Functional Dispatch
Table of Contents
1. Introduction
I was working on the 2D rendering library Tiny Skia and was surprised to find a
little compiler and virtual machine for filling out a gradient. I was also
surprised that they compiled their sequence of instructions from an enum into
a sequence of function pointers.
This got me curious on why? Is it faster? More flexible?
Spoiler: For my use case and set of benchmarks, the more compact enum
implementation was generally faster. See the Results section.
Figure 1: A two-point radial gradient
1.1. Tiny Skia
Tiny Skia is a Rust library that handles 2D rendering on the CPU. It is fairly performant and powers resvg, the svg to png converter library/binary.

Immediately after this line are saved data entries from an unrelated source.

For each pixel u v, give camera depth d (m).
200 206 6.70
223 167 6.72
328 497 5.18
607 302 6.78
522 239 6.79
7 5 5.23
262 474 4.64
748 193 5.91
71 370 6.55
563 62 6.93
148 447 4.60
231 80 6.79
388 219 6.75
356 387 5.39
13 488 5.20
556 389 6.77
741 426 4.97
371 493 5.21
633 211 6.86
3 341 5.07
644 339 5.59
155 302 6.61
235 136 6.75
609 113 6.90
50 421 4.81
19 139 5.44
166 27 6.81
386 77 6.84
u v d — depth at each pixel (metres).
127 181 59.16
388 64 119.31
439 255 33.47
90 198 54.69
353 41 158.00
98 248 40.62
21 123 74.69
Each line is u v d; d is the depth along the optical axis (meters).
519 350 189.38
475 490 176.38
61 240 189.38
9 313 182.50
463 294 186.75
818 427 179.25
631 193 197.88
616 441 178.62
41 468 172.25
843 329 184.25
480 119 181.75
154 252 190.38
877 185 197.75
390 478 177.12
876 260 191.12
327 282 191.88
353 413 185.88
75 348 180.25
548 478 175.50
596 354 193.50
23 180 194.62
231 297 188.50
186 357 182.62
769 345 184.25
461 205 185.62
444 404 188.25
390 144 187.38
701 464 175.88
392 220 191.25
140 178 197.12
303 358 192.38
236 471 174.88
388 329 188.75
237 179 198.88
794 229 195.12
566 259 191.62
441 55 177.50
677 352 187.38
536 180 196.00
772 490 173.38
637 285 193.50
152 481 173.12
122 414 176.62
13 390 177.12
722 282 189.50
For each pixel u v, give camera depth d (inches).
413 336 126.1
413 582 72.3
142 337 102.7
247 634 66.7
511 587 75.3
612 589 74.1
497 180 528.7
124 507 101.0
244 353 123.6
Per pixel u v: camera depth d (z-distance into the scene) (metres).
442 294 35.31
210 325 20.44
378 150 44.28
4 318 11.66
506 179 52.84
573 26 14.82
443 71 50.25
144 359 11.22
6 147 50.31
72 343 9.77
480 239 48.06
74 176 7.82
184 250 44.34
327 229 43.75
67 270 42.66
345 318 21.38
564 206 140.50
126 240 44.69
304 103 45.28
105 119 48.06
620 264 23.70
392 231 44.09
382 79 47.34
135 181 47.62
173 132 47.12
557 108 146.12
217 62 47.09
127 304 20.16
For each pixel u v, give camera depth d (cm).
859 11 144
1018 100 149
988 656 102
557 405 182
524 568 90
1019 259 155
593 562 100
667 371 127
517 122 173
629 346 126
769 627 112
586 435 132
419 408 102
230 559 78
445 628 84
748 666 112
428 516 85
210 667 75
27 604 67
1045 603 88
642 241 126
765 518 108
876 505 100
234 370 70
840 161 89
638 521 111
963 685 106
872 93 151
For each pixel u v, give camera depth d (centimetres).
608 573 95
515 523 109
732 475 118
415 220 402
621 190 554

It has an interesting mechanism for computing gradients. Given a gradient spec,
Tiny Skia compiles to a Context to store parameters and a sequence of simple
enum values for each opcode/instruction. However, at runtime, the sequence of
enums is converted into a sequence of function pointers that run one after
another.
fn transform(p: &mut Pipeline) { let ts = &p.ctx.transform; let (x, y) = (p.r, p.g); let tx = mad(x, f32x8::splat(ts.sx), mad(y, f32x8::splat(ts.kx), f32x8::splat(ts.tx))); let ty = mad(y, f32x8::splat(ts.ky), mad(y, f32x8::splat(ts.sy), f32x8::splat(ts.ty))); (p.r, p.g) = (tx, ty); p.next_stage(); // Fetches the next instruction and executes the function. }
1.2. Bytecode Interpreter? Function Pointers?
1.2.1. Bytecode Interpreter
A bytecode interpreter is a program that executes instructions encoded as compact binary data (bytecode). A bytecode interpreter defines its own virtual instruction set and executes it in a loop. This is the approach used by languages like Python and Ruby.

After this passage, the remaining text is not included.